Practically: 30–60 minute sports massage sessions 1–2 times per week after high-volume training days are the most evidence-supported protocol. Self-massage tools (foam rollers, percussion guns) provide real but more modest effects and can be used daily as a supplement to professional sessions. Cost is a realistic barrier for frequent sessions; percussion devices offer the best cost-to-frequency tradeoff for most athletes.

Breathing-Based Therapies

Controlled breathing practices — specifically protocols that activate the parasympathetic nervous system — have direct, measurable effects on cortisol regulation, HRV, and sleep quality: all three of which directly shape the hormonal environment for muscle building. Chronically elevated sympathetic tone (low HRV, high resting heart rate, poor sleep) is one of the most underappreciated barriers to hypertrophy because it keeps cortisol elevated and testosterone suppressed.

Physiological sigh training — developed and popularized through Andrew Huberman's lab at Stanford — involves a double inhale through the nose followed by a slow exhale through the mouth. 5 minutes of structured physiological sighing per day has been shown in human trials to reduce perceived stress and improve daily mood and anxiety ratings significantly compared to mindfulness meditation in a directly comparative RCT. The full study is referenced at PubMed PMC9873947.

For practical application in a hypertrophy context: perform 5 minutes of slow breathing (4 counts in, 8 counts out, or physiological sighing protocol) immediately after training to shift the nervous system toward parasympathetic recovery mode.

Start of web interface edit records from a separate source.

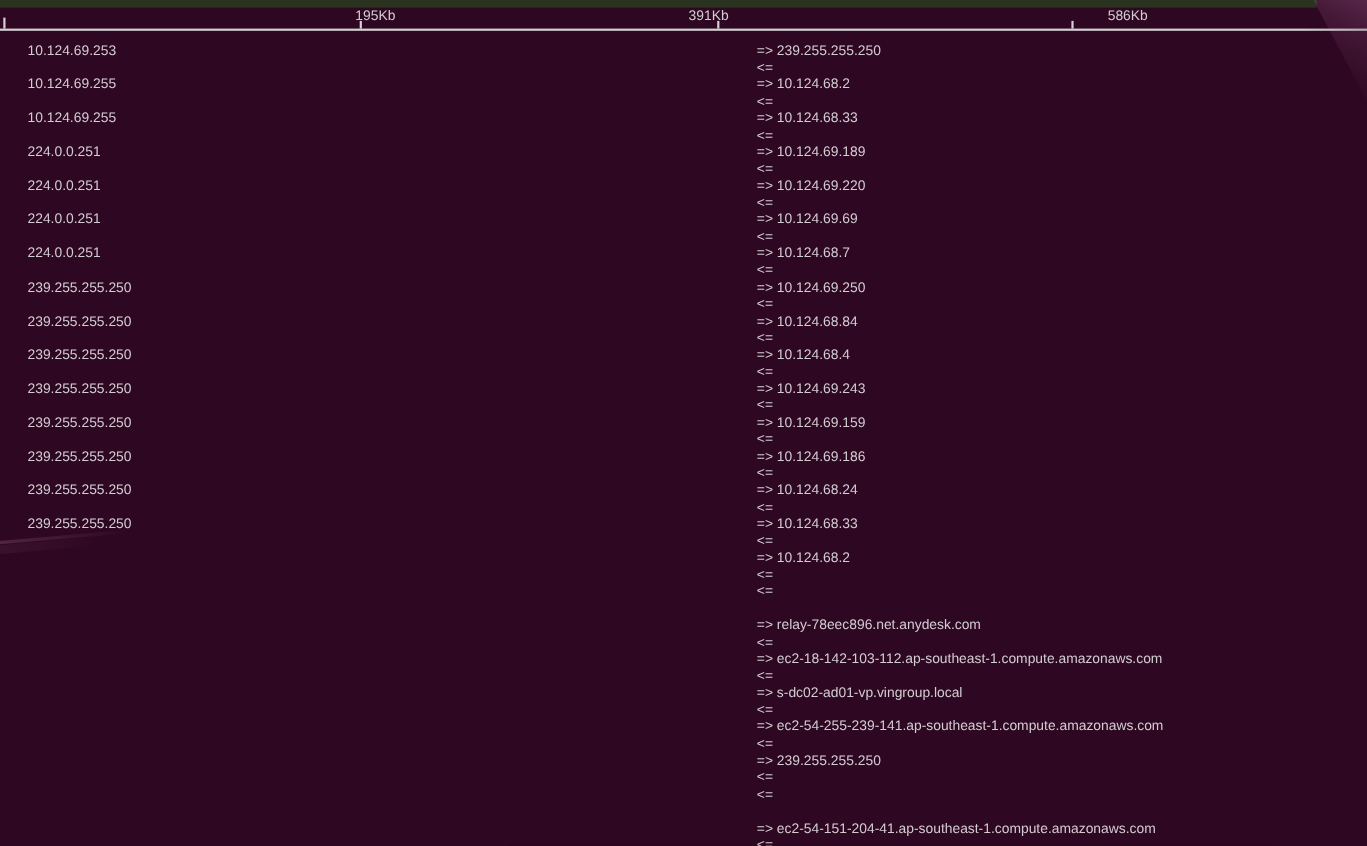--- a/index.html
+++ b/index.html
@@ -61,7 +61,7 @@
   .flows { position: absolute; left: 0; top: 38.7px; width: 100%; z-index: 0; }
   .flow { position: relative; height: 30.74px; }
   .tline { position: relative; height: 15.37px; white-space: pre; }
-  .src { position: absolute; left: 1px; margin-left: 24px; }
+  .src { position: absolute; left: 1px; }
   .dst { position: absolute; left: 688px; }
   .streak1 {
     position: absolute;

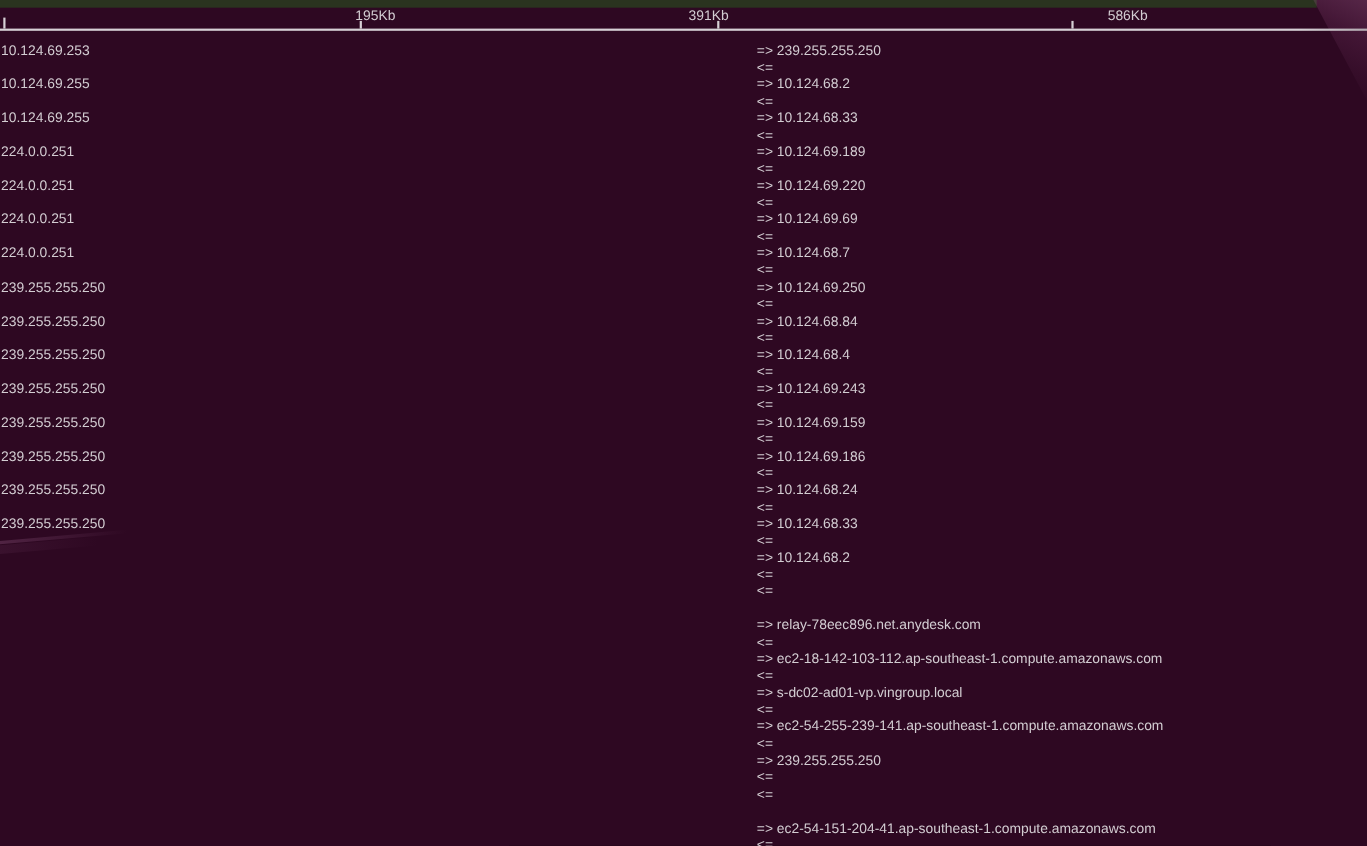--- a/index.html
+++ b/index.html
@@ -173,7 +173,6 @@
         <div class="tline"><span class="dst">&lt;=</span></div>
       </div>
       <div class="flow">
-        <div class="tline"><span class="dst"><span>=&gt;</span><span> ec2-18-142-103-112.ap-southeast-1.compute.amazonaws.com</span></span></div>
         <div class="tline"><span class="dst">&lt;=</span></div>
       </div>
       <div class="flow">

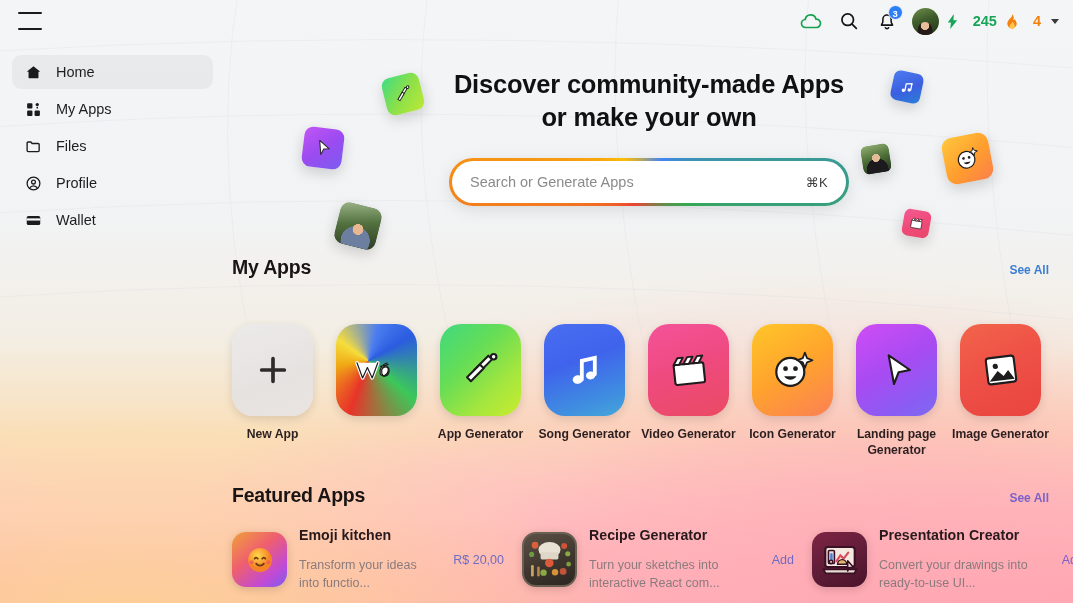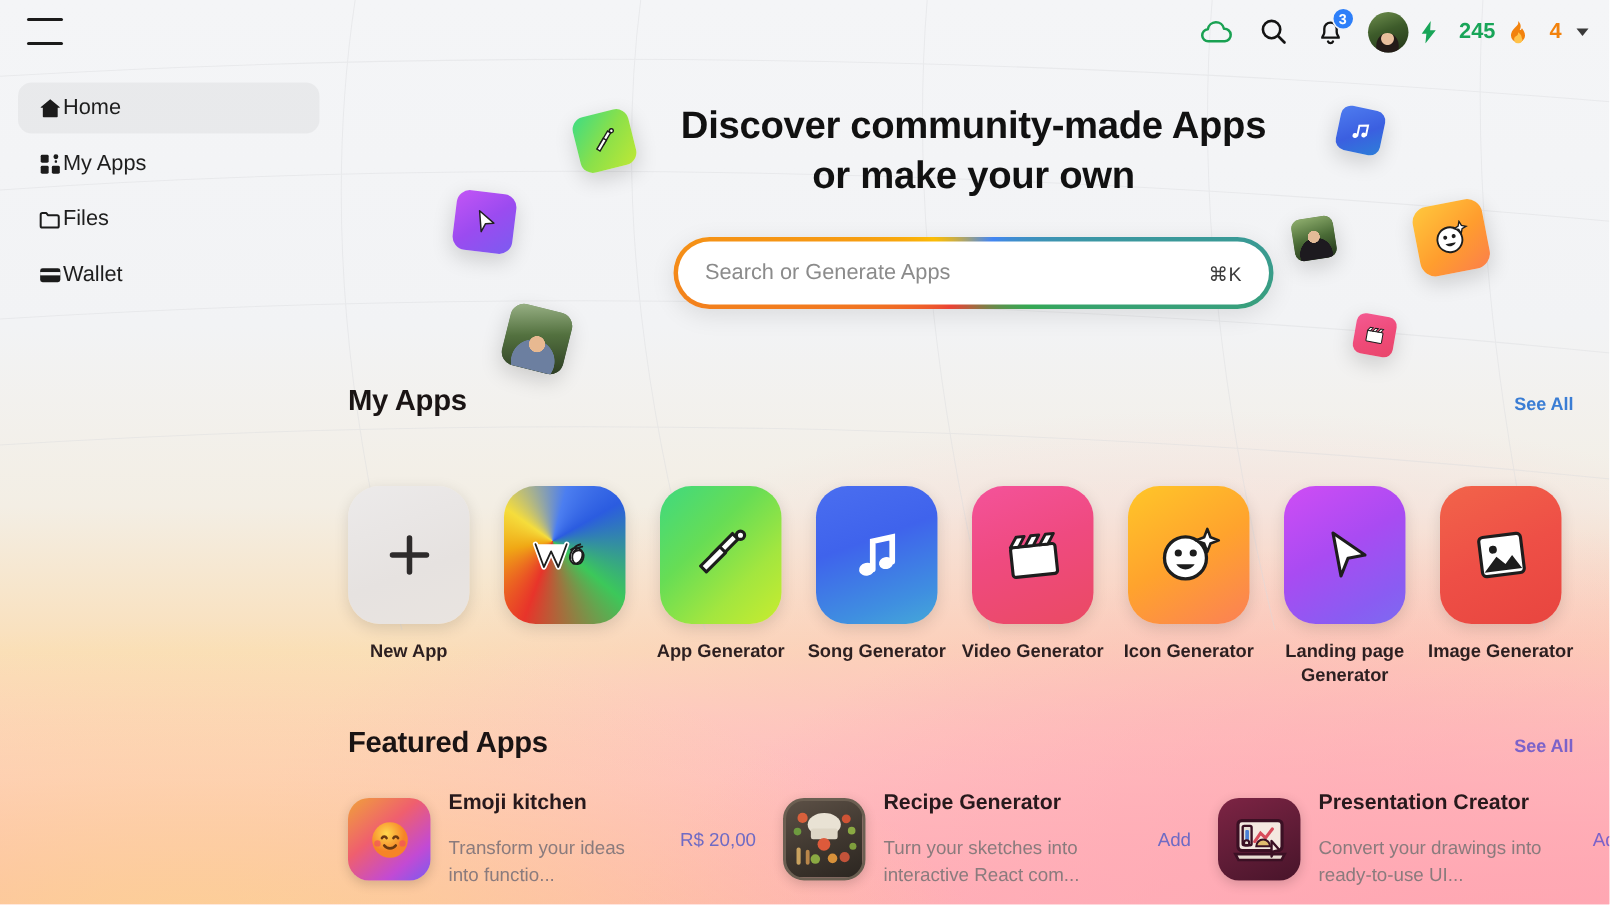--- a/index.html
+++ b/index.html
@@ -59,7 +59,7 @@
   
   .sidebar { position:absolute; top: 52px; left: 0; width: 225px; z-index: 20; }
   .nav-item {
-    display:flex; align-items:center; 
+    display:flex; align-items:center; gap: 14px;
     height: 34px; margin: 3px 12px; padding: 0 12px;
     border-radius: 9px; cursor:pointer;
     font-size: 14.5px; color:#1e1e1e;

This accelerates transition from catabolic training stress toward anabolic recovery signaling and can meaningfully improve HRV over weeks of consistent practice.

Biofeedback

Biofeedback uses real-time data from the body — HRV, muscle tension, skin conductance, heart rate — to teach voluntary regulation of physiological states. In a hypertrophy and power context, its most relevant application is training readiness optimization: using daily HRV monitoring to decide when to push hard versus when to reduce volume, thereby preventing the chronic inflammation and overtraining-related CK elevation that impair muscle development.

Multiple studies in elite sports populations show that HRV-guided training programs produce superior performance outcomes compared to predetermined training schedules. Athletes who trained based on HRV readings achieved greater strength and power gains over a season while accumulating less fatigue. The practical evidence base for HRV-guided programming in strength athletes is growing steadily.

Equipment: Polar H10 chest strap with the Elite HRV app or WHOOP band provides reliable daily HRV measurement. Measure HRV first thing in the morning before standing, consistently. A 7-day rolling average provides the baseline; drops of more than 15–20% below baseline signal that the body is not ready for high intensity. Cost: $30–50 USD for a chest strap; $200–300 for wearable bands. No cycling required — this is an ongoing monitoring tool, not an intervention.

Conclusion

Building real muscle and developing lasting power is rarely a simple matter of working harder. More often, the limiting factors are invisible: hormones quietly out of range, inflammatory burden silently suppressing recovery, or genetic tendencies that make one training approach significantly better suited to your biology than another. The seven biomarkers and six genes covered in this article do not tell you everything — but they tell you far more than a standard training program ever will.

The most productive next step is not to act on all of this simultaneously. Start with what is measurable: a blood panel covering testosterone, ferritin, vitamin D, and hs-CRP gives you four high-leverage data points for under $150 and a clear starting point. From there, you can layer in the genetic picture and adjust your training, recovery, and supplementation with actual information behind the decisions. That is the difference between trying harder and training smarter — and for most people, it is where the real progress begins.